[Start of Attachment]
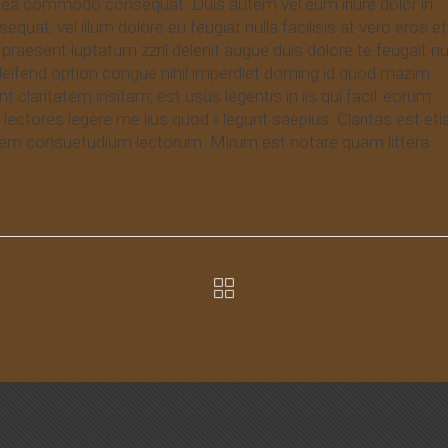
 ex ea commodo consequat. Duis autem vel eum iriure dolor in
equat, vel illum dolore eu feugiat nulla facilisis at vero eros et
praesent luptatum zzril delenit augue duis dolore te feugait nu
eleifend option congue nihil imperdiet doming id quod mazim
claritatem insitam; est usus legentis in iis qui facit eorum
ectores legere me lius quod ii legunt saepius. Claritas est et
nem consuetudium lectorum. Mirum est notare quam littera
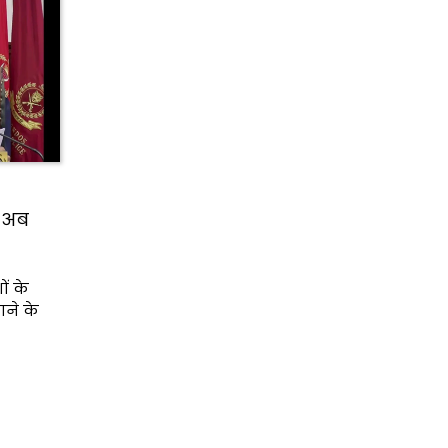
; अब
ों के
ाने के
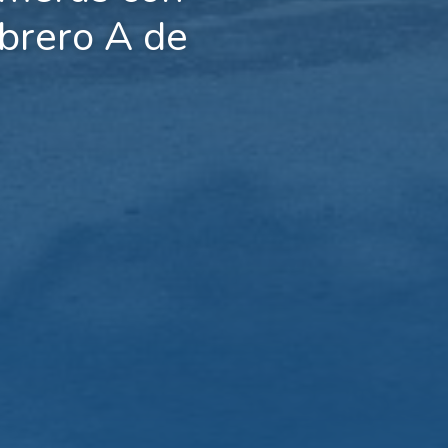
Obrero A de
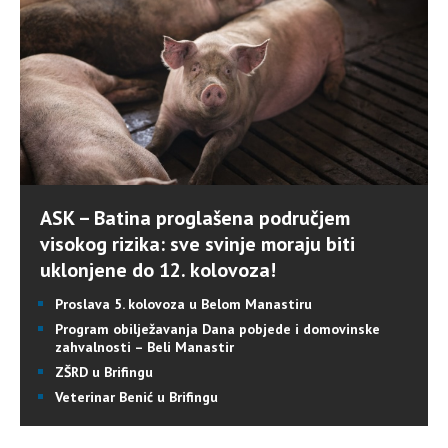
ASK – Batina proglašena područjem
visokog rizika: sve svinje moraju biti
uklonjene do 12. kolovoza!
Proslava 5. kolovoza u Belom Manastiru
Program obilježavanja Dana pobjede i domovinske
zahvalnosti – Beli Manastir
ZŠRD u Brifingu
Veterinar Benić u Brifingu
[End of Attachment]
[Start of Attachment]
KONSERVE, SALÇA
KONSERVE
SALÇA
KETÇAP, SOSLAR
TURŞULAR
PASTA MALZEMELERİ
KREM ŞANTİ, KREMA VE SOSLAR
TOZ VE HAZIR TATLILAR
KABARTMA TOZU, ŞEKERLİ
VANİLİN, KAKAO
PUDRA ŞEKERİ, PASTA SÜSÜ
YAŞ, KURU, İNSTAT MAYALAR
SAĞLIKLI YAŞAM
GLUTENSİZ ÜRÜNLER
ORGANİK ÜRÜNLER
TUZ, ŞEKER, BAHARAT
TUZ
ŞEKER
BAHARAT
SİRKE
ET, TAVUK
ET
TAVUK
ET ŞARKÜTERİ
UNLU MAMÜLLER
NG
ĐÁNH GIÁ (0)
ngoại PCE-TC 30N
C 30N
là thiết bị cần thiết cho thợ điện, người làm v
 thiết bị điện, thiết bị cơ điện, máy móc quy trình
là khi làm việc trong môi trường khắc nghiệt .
[End of Attachment]
[Start of Attachment]
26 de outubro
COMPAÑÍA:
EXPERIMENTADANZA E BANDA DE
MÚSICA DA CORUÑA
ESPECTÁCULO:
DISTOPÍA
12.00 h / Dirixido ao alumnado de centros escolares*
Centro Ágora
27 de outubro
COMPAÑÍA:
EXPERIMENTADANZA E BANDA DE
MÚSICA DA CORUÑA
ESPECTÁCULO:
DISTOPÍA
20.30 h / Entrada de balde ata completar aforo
[End of Attachment]
Reproduce word for word the rows between the line containing "ex ea commodo" and the line containing "Veterinar Benić u Brifingu", inclusive. Leave the pictures out.

 ex ea commodo consequat. Duis autem vel eum iriure dolor in
equat, vel illum dolore eu feugiat nulla facilisis at vero eros et
praesent luptatum zzril delenit augue duis dolore te feugait nu
eleifend option congue nihil imperdiet doming id quod mazim
claritatem insitam; est usus legentis in iis qui facit eorum
ectores legere me lius quod ii legunt saepius. Claritas est et
nem consuetudium lectorum. Mirum est notare quam littera
; अब
ों के
ाने के
Obrero A de
ASK – Batina proglašena područjem
visokog rizika: sve svinje moraju biti
uklonjene do 12. kolovoza!
Proslava 5. kolovoza u Belom Manastiru
Program obilježavanja Dana pobjede i domovinske
zahvalnosti – Beli Manastir
ZŠRD u Brifingu
Veterinar Benić u Brifingu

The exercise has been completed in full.